*** Recorded information Section Begins ***

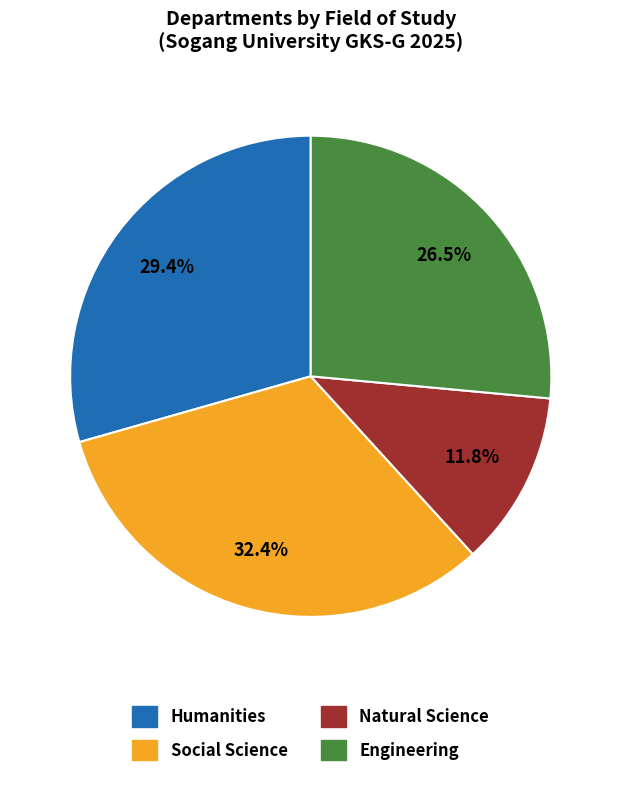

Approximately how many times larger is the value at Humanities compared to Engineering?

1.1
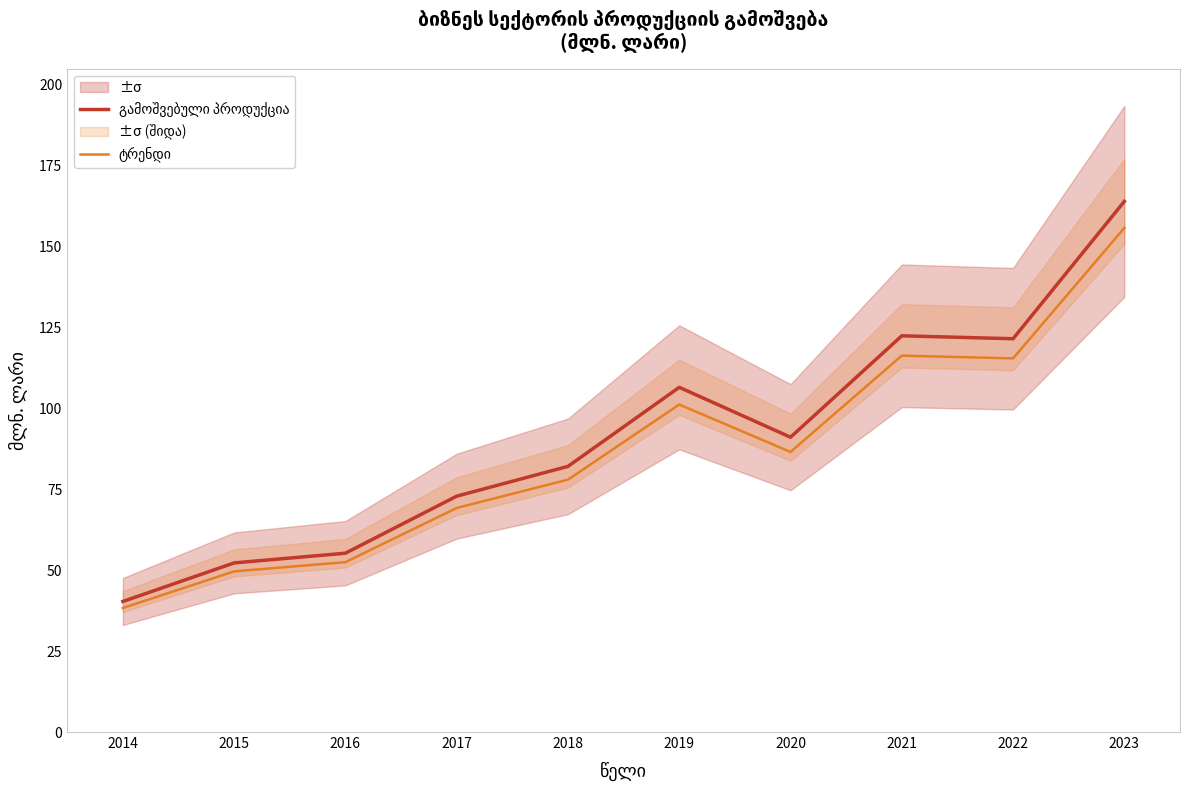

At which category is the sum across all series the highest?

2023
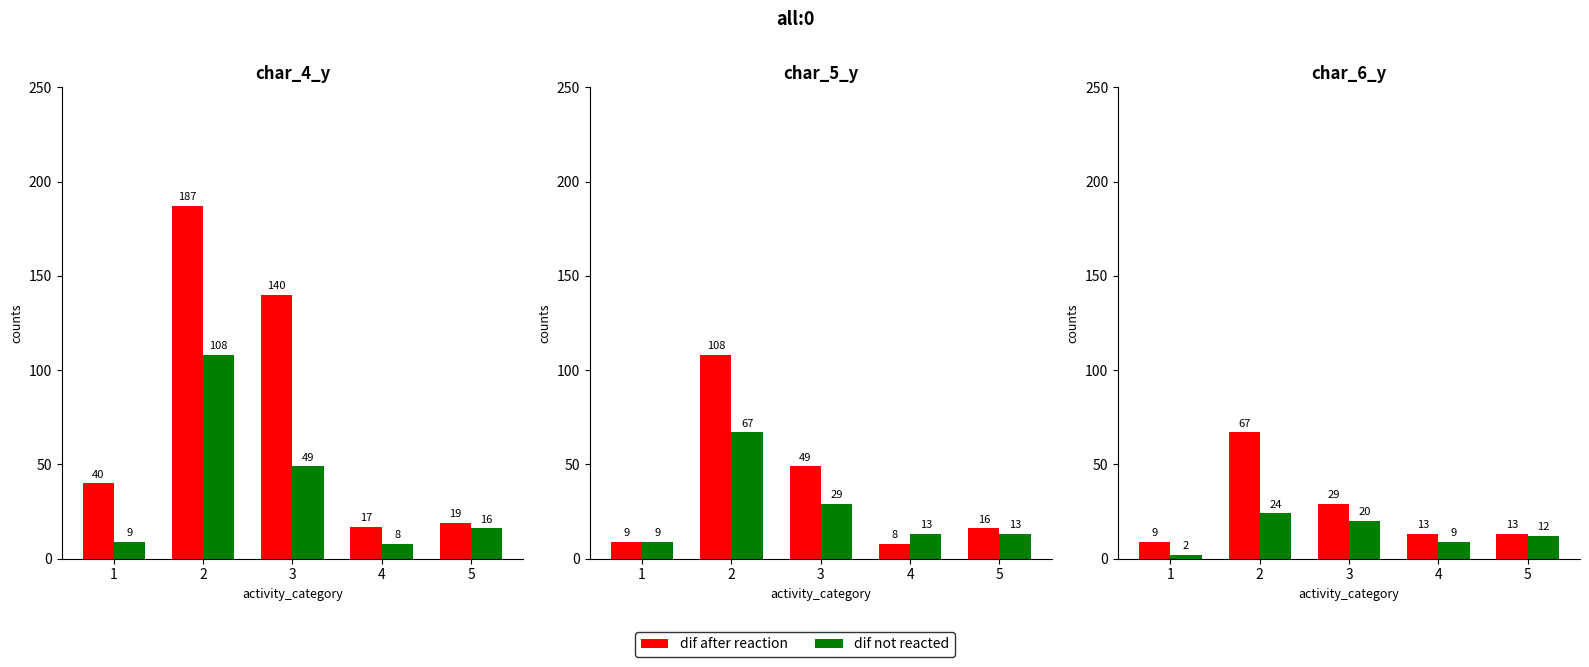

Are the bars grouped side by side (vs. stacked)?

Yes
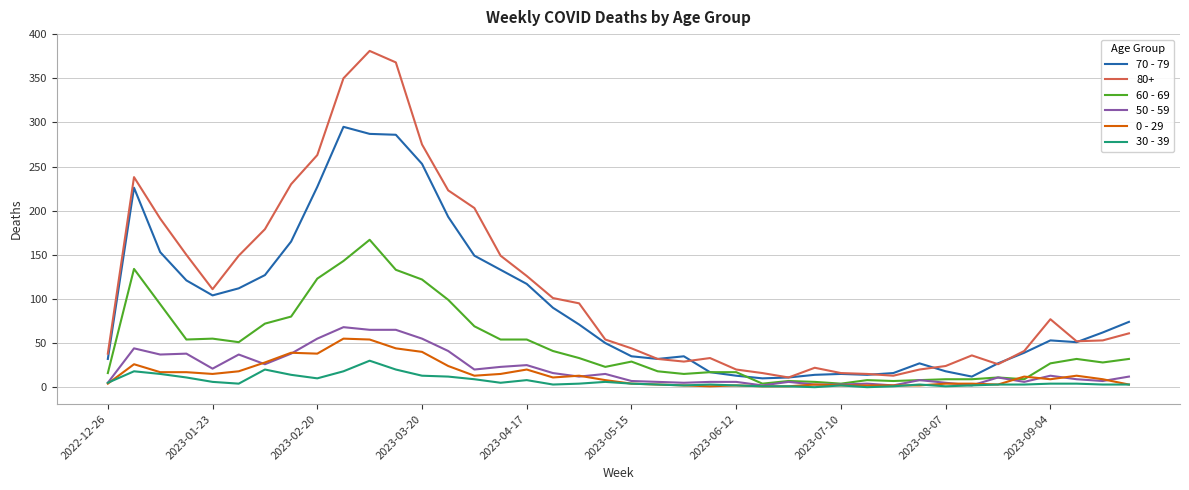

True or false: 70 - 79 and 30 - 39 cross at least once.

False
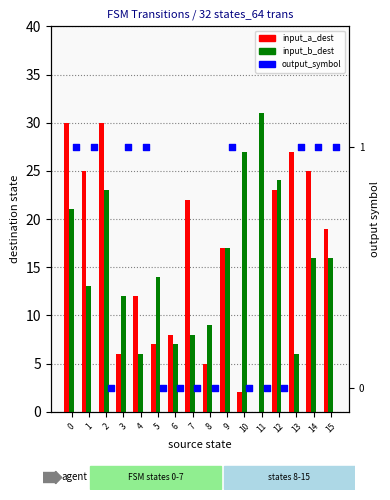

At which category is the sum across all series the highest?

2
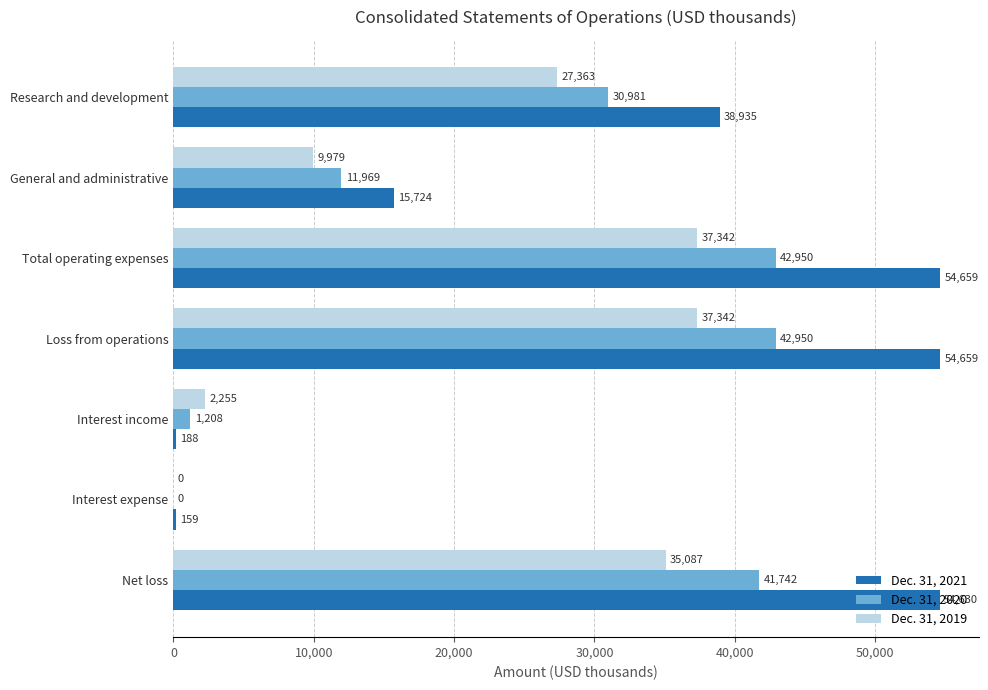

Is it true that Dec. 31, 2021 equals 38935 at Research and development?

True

*** Recorded information Section Ends ***

* _Work instructions_: Render the material above as a numbered list, one line per item, skipping blank lines and leaving the pictures out.

* _Expected output_:
1. Approximately how many times larger is the value at Humanities compared to Engineering?
2. 1.1
3. At which category is the sum across all series the highest?
4. 2023
5. Are the bars grouped side by side (vs. stacked)?
6. Yes
7. True or false: 70 - 79 and 30 - 39 cross at least once.
8. False
9. At which category is the sum across all series the highest?
10. 2
11. Is it true that Dec. 31, 2021 equals 38935 at Research and development?
12. True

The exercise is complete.